Em circunstâncias como essas, como uma pessoa ou grupo poderia adquirir qualquer distinção social através da Autoria dos cantos? Que tipo de ansiedade ou pensamento obsessivo poderia sustentar pesquisas destinadas a mapear e identificar autores até a exaustão, em nome da verdade?
[…] sua forma exata em tudo provinha de fora da sociedade. Os cantos estavam acima de qualquer questão: eles simplesmente existiam. Qualquer dúvida sobre a letra de um canto se deparava com o impossível: encontrar e comunicar-se com o cantor original, animal ou planta, que o ensinara¹.

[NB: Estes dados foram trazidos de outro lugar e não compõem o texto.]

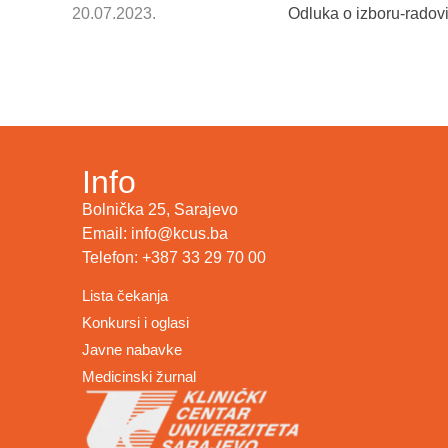
20.07.2023.
Odluka o izboru-radov
Info
Bolnička 25, Sarajevo
Email: info@kcus.ba
Telefon: +387 33 29 70 00
Lista čekanja
Konkursi i oglasi
Javne nabavke
Medicinski žurnal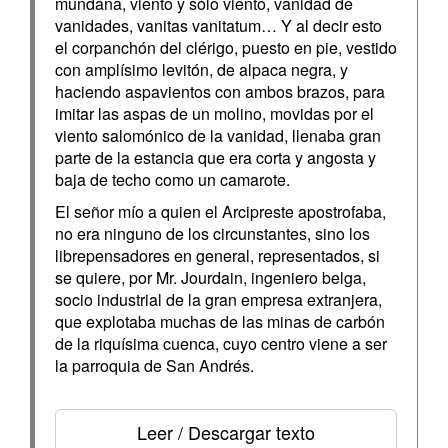
mundana, viento y sólo viento, vanidad de
vanidades, vanitas vanitatum… Y al decir esto
el corpanchón del clérigo, puesto en pie, vestido
con amplísimo levitón, de alpaca negra, y
haciendo aspavientos con ambos brazos, para
imitar las aspas de un molino, movidas por el
viento salomónico de la vanidad, llenaba gran
parte de la estancia que era corta y angosta y
baja de techo como un camarote.
El señor mío a quien el Arcipreste apostrofaba,
no era ninguno de los circunstantes, sino los
librepensadores en general, representados, si
se quiere, por Mr. Jourdain, ingeniero belga,
socio industrial de la gran empresa extranjera,
que explotaba muchas de las minas de carbón
de la riquísima cuenca, cuyo centro viene a ser
la parroquia de San Andrés.
Leer / Descargar texto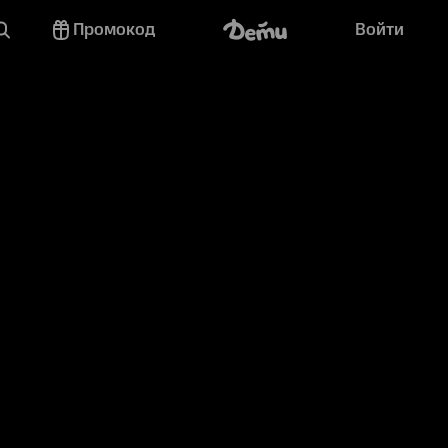
Промокод
Войти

No fim das contas, a autoria nessa sociedade é sempre de um outro. A resposta que qualquer membro dela pode dar à pergunta “Quem criou isto?” nunca seria “Eu”. Uma pessoa com pouca imaginação poderia dizer “Olha, é óbvio que a pessoa que transmite o canto é a autora dele – afinal, pássaros e plantas não podem compor música em um idioma humano – essas pessoas primitivas que não sabem o que dizem!”. Mas isso é tão óbvio assim? São elas que não sabem o que dizem? Quem é o Autor afinal? Podemos dizer que compomos música de forma plenamente consciente, para que possamos dizer que isso que nós identificamos como dizendo respeito a nós, nosso Eu, nossa identidade pessoal, é o que está por trás da criação musical? Quem é esse Eu afinal, que se manifesta quando dizemos “Eu criei isso”? Por que falamos tanto de inspiração como se fosse algo que viesse de um outro lugar que não o palco iluminado pelos holofotes do Eu consciente? Deuses, pássaros, inconsciente – não seriam esses alguns nomes que damos para isso que não conseguimos dizer com toda precisão possível do que se trata, quando precisamos responder sobre nossos processos criativos? E também: existe alguém que possa relatar um processo criativo como o envolvido na composição de uma música sem topar com buracos, brechas e espaços escuros?  
 
Os relatos do povo Kĩsêdjê sobre a origem de seus cantos nos dizem algo importante: a composição musical não passa totalmente por isso que identificamos em nós mesmos como sendo o que somos. E o que somos, na medida em que identificamos isso conscientemente, não é a totalidade de coisas que se passam em nós, em nossas cabeças. Se associamos o Autor ao Eu, só podemos mesmo acabar falando de ilusões produzidas por feitiços poderosos. Temos um acesso tão restrito ao que se passa em nossas mentes, aos pensamentos e informações que operam em silêncio e no escuro, para que possamos funcionar do jeito que funcionamos – e mesmo assim andamos por aí proclamando Autoria sobre uma porção de coisas, como se elas tivessem nascido do nosso umbigo e não coletadas ao longo de uma vida em sociedade, armazenadas em cantos negligenciados de nossas mentes, esperando alguém lançar nossos espíritos para um outro lugar para podermos rearranjar essas coisas em algo que chamamos “criação”. Afinal, quem ou o que são os pássaros que ensinam nossos cantos?   
 
¹ Página 111 de “Por que cantam os Kĩsêdjê”, na tradução publicada pela Cosac Naify em 2015.